30 contestants competed for the three titles.

| No. | Contestant | Age | Hometown | Placement |
| 1 | Myrna Cruz | 17 | Pateros |  |
| 2 | Joelle Marie Pelaez | 22 | Quezon City | 2nd Runner-Up |
| 3 | Johanna Paula Abinuman | 17 | Cebu City |  |
| 4 | Anna May Corveau | 21 | Bulacan |  |
| 5 | Miriam Quiambao | 23 | Quezon City | Binibining Pilipinas World 1999 |
| 6 | Chadrose de Guzman | 18 | Pasig |  |
| 7 | Kathrina Sanchez | 19 | Pangasinan |  |
| 8 | Mailene Figueroa | 18 | Pampanga |  |
| 9 | Janelle Bautista | 22 | Quezon City | Binibining Pilipinas Universe 1999 |
| 10 | Catherine Espiritu | 20 | Marikina |  |
| 11 | Evita Bunyi | 23 | Quezon |  |
| 12 | Jamine Esperat | 21 | Quezon City |  |
| 13 | Maria Christina Pamintuan | 22 | Davao City |  |
| 14 | Bernadette Baguyo | 18 | Pateros |  |
| 15 | Lalaine Edson | 21 | Marikina | Binibining Pilipinas International 1999 |
| 16 | Jaimie Josue | 20 | Las Piñas |  |
| 17 | Marilou Silva | 18 | Lipa |  |
| 18 | Johanna Ruiz | 23 | San Juan | Top 10 |
| 19 | Ethel de Paz | 20 | Imus |  |
| 20 | Mia Teodora Tiglao | 19 | Angeles |  |
| 21 | Maria Zarifa Alonso | withdrew |  |  |  |
| 22 | Angela Cheryl Penson | 20 | Parañaque | Top 10 |
| 23 | January Mae Morales | 20 | Valenzuela | Top 10 |
| 24 | Honeylene Laurente | 19 | Pasig |  |
| 25 | Georgina Anne Sandico | 19 | Manila | Top 10 |
| 26 | Maricris Perez | 23 | Pasay |  |
| 27 | Joanna Rafbel Serrano | 17 | Makati | Top 10 |
| 28 | Michelle Arcangel | 24 | Victoria | 1st Runner-Up |
| 29 | Myrasol Magura | 24 | San Juan |  |
| 30 | Jade Ann Diaz | 21 | San Juan |  |

== Notes ==

=== Post-pageant notes ===

- After being elevated as Binibining Pilipinas-Universe 1999, Miriam Quiambao competed at the Miss Universe 1999 pageant in Chaguaramas, Trinidad and Tobago, and was named First Runner-Up.

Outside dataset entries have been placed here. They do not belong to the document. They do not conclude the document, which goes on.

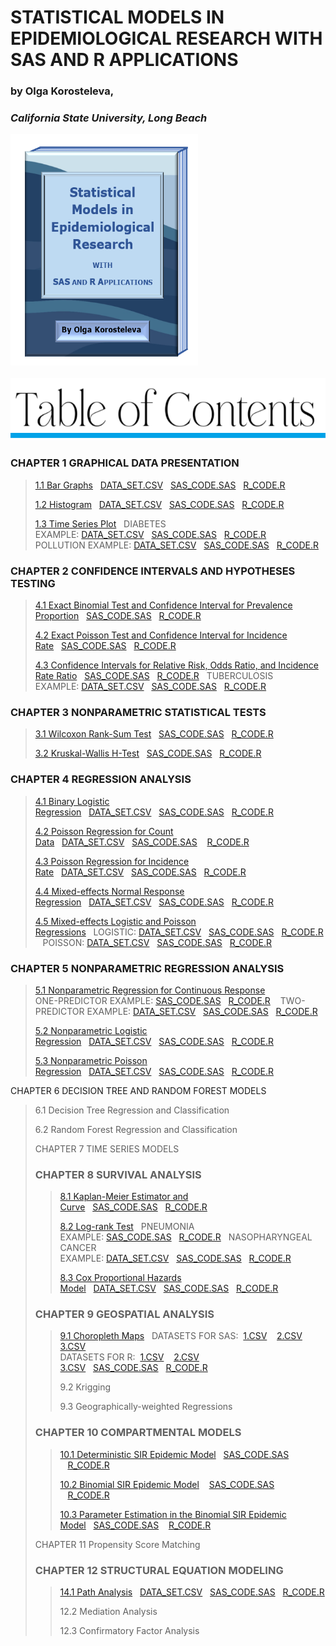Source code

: <html>

 <div>
  <h1>STATISTICAL MODELS IN EPIDEMIOLOGICAL RESEARCH WITH SAS AND R APPLICATIONS</h1>
  <h3>by Olga Korosteleva,</h3>
  <h3><i>California State University, Long Beach</i></h3>
 </div>
   <div>
  <img src="cover.png" style="width:300px;height:370px;"> 
  </div>
  <br>
     <img src="toc.png" style="width:550px;height:100px;"> 
 <p><h3>CHAPTER 1 GRAPHICAL DATA PRESENTATION</h3></p>
 <blockquote>
   <p><a href="1_1_BarGraphs.pdf">1.1 Bar Graphs</a>&nbsp;&nbsp;&nbsp;<a href="diabetes_data1.csv">DATA_SET.CSV</a>&nbsp;&nbsp;&nbsp;<a href="BarGraphs.sas">SAS_CODE.SAS</a>&nbsp;&nbsp;&nbsp;<a href="BarGraphs.R">R_CODE.R</a></p>
   <p><a href="1_2_Histogram.pdf">1.2 Histogram</a>&nbsp;&nbsp;&nbsp;<a href="diabetes_data2.csv">DATA_SET.CSV</a>&nbsp;&nbsp;&nbsp;<a href="Histogram.sas">SAS_CODE.SAS</a>&nbsp;&nbsp;&nbsp;<a href="Histogram.R">R_CODE.R</a></p>
   <p><a href="1_3_TimeSeriesPlot.pdf">1.3 Time Series Plot</a>&nbsp;&nbsp;&nbsp;DIABETES EXAMPLE:&nbsp;<a href="diabetes_data3.csv">DATA_SET.CSV</a>&nbsp;&nbsp;&nbsp;<a href="TimeSeriesPlot1.sas">SAS_CODE.SAS</a>&nbsp;&nbsp;&nbsp;<a href="TimeSeriesPlot1.R">R_CODE.R</a><br>
   POLLUTION EXAMPLE:&nbsp;<a href="pollution_data.csv">DATA_SET.CSV</a>&nbsp;&nbsp;&nbsp;<a href="TimeSeriesPlot2.sas">SAS_CODE.SAS</a>&nbsp;&nbsp;&nbsp;<a href="TimeSeriesPlot2.R">R_CODE.R</a></p>
 </blockquote>
 <p><h3>CHAPTER 2 CONFIDENCE INTERVALS AND HYPOTHESES TESTING</h3></p>
 <blockquote>
  <p><a href="2_1_ExactBinomialTest_CI.pdf">4.1 Exact Binomial Test and Confidence Interval for Prevalence Proportion</a>&nbsp;&nbsp;&nbsp;<a href="ExactBinomialTest_CI.sas">SAS_CODE.SAS</a>&nbsp;&nbsp;&nbsp;<a href="ExactBinomialTest_CI.R">R_CODE.R</a></p>
  <p><a href="2_2_ExactPoissonTest_CI.pdf">4.2 Exact Poisson Test and Confidence Interval for Incidence Rate</a>&nbsp;&nbsp;&nbsp;<a href="ExactPoissonTest_CI.sas">SAS_CODE.SAS</a>&nbsp;&nbsp;&nbsp;<a href="ExactPoissonTest_CI.R">R_CODE.R</a></p>
  <p><a href="2_3_CIs_RR_OR_IRR.pdf">4.3 Confidence Intervals for Relative Risk, Odds Ratio, and Incidence Rate Ratio</a>&nbsp;&nbsp;&nbsp;<a href="CIs_RR_OR_IRR.sas">SAS_CODE.SAS</a>&nbsp;&nbsp;&nbsp;<a href="CIs_RR_OR_IRR.R">R_CODE.R</a>&nbsp;&nbsp;&nbsp;TUBERCULOSIS EXAMPLE:&nbsp;<a href="TB_symptoms_data.csv">DATA_SET.CSV</a>&nbsp;&nbsp;&nbsp;<a href="TB_Example.sas">SAS_CODE.SAS</a>&nbsp;&nbsp;&nbsp;<a href="TB_Example.R">R_CODE.R</a></p>
 </blockquote>
 <p><h3>CHAPTER 3 NONPARAMETRIC STATISTICAL TESTS</h3></p>
  <blockquote>
  <p><a href="3_1_WilcoxonRankSumTest.pdf">3.1 Wilcoxon Rank-Sum Test</a>&nbsp;&nbsp;&nbsp;<a href="WilcoxonRankSumTest.sas">SAS_CODE.SAS</a>&nbsp;&nbsp;&nbsp;<a href="WilcoxonRankSumTest.R">R_CODE.R</a></p>
     <p><a href="3_2_KruskalWallisHTest.pdf">3.2 Kruskal-Wallis H-Test</a>&nbsp;&nbsp;&nbsp;<a href="KruskalWallisHTest.sas">SAS_CODE.SAS</a>&nbsp;&nbsp;&nbsp;<a href="KruskalWallisHTest.R">R_CODE.R</a></p>
 </blockquote>
 <p><h3>CHAPTER 4 REGRESSION ANALYSIS</h3></p>
 <blockquote>
  <p><a href="4_1_BinaryLogisticRegression.pdf">4.1 Binary Logistic Regression</a>&nbsp;&nbsp;&nbsp;<a href="pneumonia_data.csv">DATA_SET.CSV</a>&nbsp;&nbsp;&nbsp;<a href="BinaryLogisticRegression.sas">SAS_CODE.SAS</a>&nbsp;&nbsp;&nbsp;<a href="BinaryLogisticRegression.R">R_CODE.R</a></p>
  <p><a href="4_2_PoissonRegressionCount.pdf">4.2 Poisson Regression for Count Data</a>&nbsp;&nbsp;&nbsp;<a href="hospital_stay.csv">DATA_SET.CSV</a>&nbsp;&nbsp;&nbsp;<a href="PoissonRegressionCount.sas">SAS_CODE.SAS</a>&nbsp;&nbsp;&nbsp;
   <a href="PoissonRegressionCount.R">R_CODE.R</a></p>
  <p><a href="4_3_PoissonRegressionIncidenceRate.pdf">4.3 Poisson Regression for Incidence Rate</a>&nbsp;&nbsp;&nbsp;<a href="thrombosis_data.csv">DATA_SET.CSV</a>&nbsp;&nbsp;&nbsp;<a href="PoissonRegressionIncidenceRate.sas">SAS_CODE.SAS</a>&nbsp;&nbsp;&nbsp;<a href="PoissonRegressionIncidenceRate.R">R_CODE.R</a></p>
  <p><a href="4_4_MixedEffectsNormalRegression.pdf">4.4 Mixed-effects Normal Response Regression</a>&nbsp;&nbsp;&nbsp;<a href="LDLdata.csv">DATA_SET.CSV</a>&nbsp;&nbsp;&nbsp;<a href="MixedEffectsNormalRegression.sas">SAS_CODE.SAS</a>&nbsp;&nbsp;&nbsp;<a href="MixedEffectsNormalRegression.R">R_CODE.R</a></p>
  <p><a href="4_5_MixedEffectsLogisticPoissonRegressions.pdf">4.5 Mixed-effects Logistic and Poisson Regressions</a>&nbsp;&nbsp;&nbsp;LOGISTIC:&nbsp;<a href="respiratory_infection.csv">DATA_SET.CSV</a>&nbsp;&nbsp;&nbsp;<a href="MixedEffectsLogisticRegression.sas">SAS_CODE.SAS</a>&nbsp;&nbsp;&nbsp;<a href="MixedEffectsLogisticRegression.R">R_CODE.R</a>
 &nbsp;&nbsp;&nbsp;POISSON:&nbsp;<a href="skin_cancer_data.csv">DATA_SET.CSV</a>&nbsp;&nbsp;&nbsp;<a href="MixedEffectsPoissonRegression.sas">SAS_CODE.SAS</a>&nbsp;&nbsp;&nbsp;<a href="MixedEffectsPoissonRegression.R">R_CODE.R</a> </p>
 </blockquote>
 <p><h3>CHAPTER 5 NONPARAMETRIC REGRESSION ANALYSIS</h3></p>
 <blockquote>
   <p><a href="5_1_NonparametricRegressionContinuousResponse.pdf">5.1 Nonparametric Regression for Continuous Response</a><br>ONE-PREDICTOR EXAMPLE:&nbsp;<a href="Loess1Predictor.sas">SAS_CODE.SAS</a>&nbsp;&nbsp;&nbsp;<a href="Loess1Predictor.R">R_CODE.R</a>
 &nbsp;&nbsp;&nbsp;TWO-PREDICTOR EXAMPLE:&nbsp;<a href="LDL_data.csv">DATA_SET.CSV</a>&nbsp;&nbsp;&nbsp;<a href="Loess2Predictors.sas">SAS_CODE.SAS</a>&nbsp;&nbsp;&nbsp;<a href="Loess2Predictors.R">R_CODE.R</a> </p>
  <p><a href="5_2_NonparametricLogisticRegression.pdf">5.2 Nonparametric Logistic Regression</a>&nbsp;&nbsp;&nbsp;<a href="respiratory_infection.csv">DATA_SET.CSV</a>&nbsp;&nbsp;&nbsp;<a href="NonparametricLogisticRegression.sas">SAS_CODE.SAS</a>&nbsp;&nbsp;&nbsp;<a href="NonparametricLogisticRegression.R">R_CODE.R</a></p>
   <p><a href="5_3_NonparametricPoissonRegression.pdf">5.3 Nonparametric Poisson Regression</a>&nbsp;&nbsp;&nbsp;<a href="skin_cancer_data.csv">DATA_SET.CSV</a>&nbsp;&nbsp;&nbsp;<a href="NonparametricPoissonRegression.sas">SAS_CODE.SAS</a>&nbsp;&nbsp;&nbsp;<a href="NonparametricPoissonRegression.R">R_CODE.R</a></p>
 </blockquote>
  <p> CHAPTER 6 DECISION TREE AND RANDOM FOREST MODELS</p>
  <blockquote>
  <p>6.1 Decision Tree Regression and Classification</p>
  <p>6.2 Random Forest Regression and Classification</p>
 <p>CHAPTER 7 TIME SERIES MODELS</p>
  <p><h3>CHAPTER 8 SURVIVAL ANALYSIS</h3></p>
 <blockquote>
  <p><a href="8_1_KMEstimatorCurve.pdf">8.1 Kaplan-Meier Estimator and Curve</a>&nbsp;&nbsp;&nbsp;<a href="KMEstimatorCurve.sas">SAS_CODE.SAS</a>&nbsp;&nbsp;&nbsp;<a href="KMEstimatorCurve.R">R_CODE.R</a></p>
    <p><a href="8_2_LogRankTest.pdf">8.2 Log-rank Test</a>&nbsp;&nbsp;&nbsp;PNEUMONIA EXAMPLE:&nbsp;<a href="LogRankTestPneumonia.sas">SAS_CODE.SAS</a>&nbsp;&nbsp;&nbsp;<a href="LogRankTestPneumonia.R">R_CODE.R</a>&nbsp;&nbsp;&nbsp;NASOPHARYNGEAL CANCER EXAMPLE:&nbsp;<a href="nasopharyngeal_cancer_data.csv">DATA_SET.CSV</a>&nbsp;&nbsp;&nbsp;<a href="LogRankTestNasopharyngealCancer.sas">SAS_CODE.SAS</a>&nbsp;&nbsp;&nbsp;<a href="LogRankTestNasopharyngealCancer.R">R_CODE.R</a></p>
  <p><a href="8_3_CoxPHModel.pdf">8.3 Cox Proportional Hazards Model</a>&nbsp;&nbsp;&nbsp;<a href="nasopharyngeal_cancer_data.csv">DATA_SET.CSV</a>&nbsp;&nbsp;&nbsp;<a href="CoxPHModel.sas">SAS_CODE.SAS</a>&nbsp;&nbsp;&nbsp;<a href="CoxPHModel.R">R_CODE.R</a></p>
 </blockquote>
 <p><h3>CHAPTER 9 GEOSPATIAL ANALYSIS</h3></p>
  <blockquote>
   <p><a href="9_1_ChoroplethMaps.pdf">9.1 Choropleth Maps</a>&nbsp;&nbsp;&nbsp;DATASETS FOR SAS:&nbsp;
    <a href="WestNileVirusCasesSAS.csv">1.CSV</a>&nbsp;&nbsp;&nbsp; 
    <a href="CA_Diabetes_by_CountySAS.csv">2.CSV</a>&nbsp;&nbsp;&nbsp; 
    <a href="AfricaMalariaCases.csv">3.CSV</a><br>
    DATASETS FOR R:&nbsp;
    <a href="WestNileVirusCasesR.csv">1.CSV</a>&nbsp;&nbsp;&nbsp; 
    <a href="CA_Diabetes_by_CountyR.csv">2.CSV</a>&nbsp;&nbsp;&nbsp; 
    <a href="AfricaMalariaCases.csv">3.CSV</a>&nbsp;&nbsp;&nbsp;<a href="ChoroplethMaps.sas">SAS_CODE.SAS</a>&nbsp;&nbsp;&nbsp;<a href="ChoroplethMaps.R">R_CODE.R</a></p>
    <p>9.2 Krigging</p>
    <p>9.3 Geographically-weighted Regressions</p>
  </blockquote>
 <p><h3>CHAPTER 10 COMPARTMENTAL MODELS</h3></p>
 <blockquote>
  <p><a href="10_1_DeterministicSIREpidemicModel.pdf">10.1 Deterministic SIR Epidemic Model</a>&nbsp;&nbsp;&nbsp;<a href="DeterministicSIREpidemicModel.sas">SAS_CODE.SAS</a>
   &nbsp;&nbsp;&nbsp;<a href="DeterministicSIREpidemicModel.R">R_CODE.R</a></p>
    <p><a href="10_2_BinomialSIREpidemicModel.pdf">10.2 Binomial SIR Epidemic Model</a>
     &nbsp;&nbsp;&nbsp;<a href="BinomialSIREpidemicModel.sas">SAS_CODE.SAS</a>
   &nbsp;&nbsp;&nbsp;<a href="BinomialSIREpidemicModel.R">R_CODE.R</a></p>
      <p><a href="10_3_BinomialSIRModelParameterEstimation.pdf">10.3 Parameter Estimation in the Binomial SIR Epidemic Model</a>&nbsp;&nbsp;&nbsp;<a href="BinomialSIRModelParameterEstimation.sas">SAS_CODE.SAS</a>
   &nbsp;&nbsp;&nbsp;<a href="BinomialSIRModelParameterEstimation.R">R_CODE.R</a></p>
 </blockquote>
<p>CHAPTER 11 Propensity Score Matching</p>
 <p><h3>CHAPTER 12 STRUCTURAL EQUATION MODELING</h3></p>
 <blockquote>
  <p><a href="12_1_PathAnalysis.pdf">14.1 Path Analysis</a>&nbsp;&nbsp;&nbsp;<a href="hypertension_data.csv">DATA_SET.CSV</a>&nbsp;&nbsp;&nbsp;<a href="PathAnalysis.sas">SAS_CODE.SAS</a>&nbsp;&nbsp;&nbsp;<a href="PathAnalysis.R">R_CODE.R</a></p>
  <p>12.2 Mediation Analysis</p>
  <p>12.3 Confirmatory Factor Analysis</p>
 </blockquote>

  </html>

Quiambao also won the Clairol Herbal Essence Style Award. Lalaine Edson and Georgina Sandico where also elevated as Binibining Pilipinas-World1999 and Binibining Pilipinas-International 1999, respectively.
- Lalaine Edson competed at Miss World 1999 in London and was unplaced. Georgina Sandico was also unplaced when she competed at the Miss International 1999 pageant in Tokyo, Japan. After her stint at Miss World, Edson never came back to crown her successor and has since stayed in London as a model.
- Jamine Esperat and Joanna Rafbel Serrano competed again at Binibining Pilipinas 2000 and Binibining Pilipinas 2005, respectively. Esperat was unplaced when she competed in 2000, and Serrano was a semifinalist when she competed in 2005.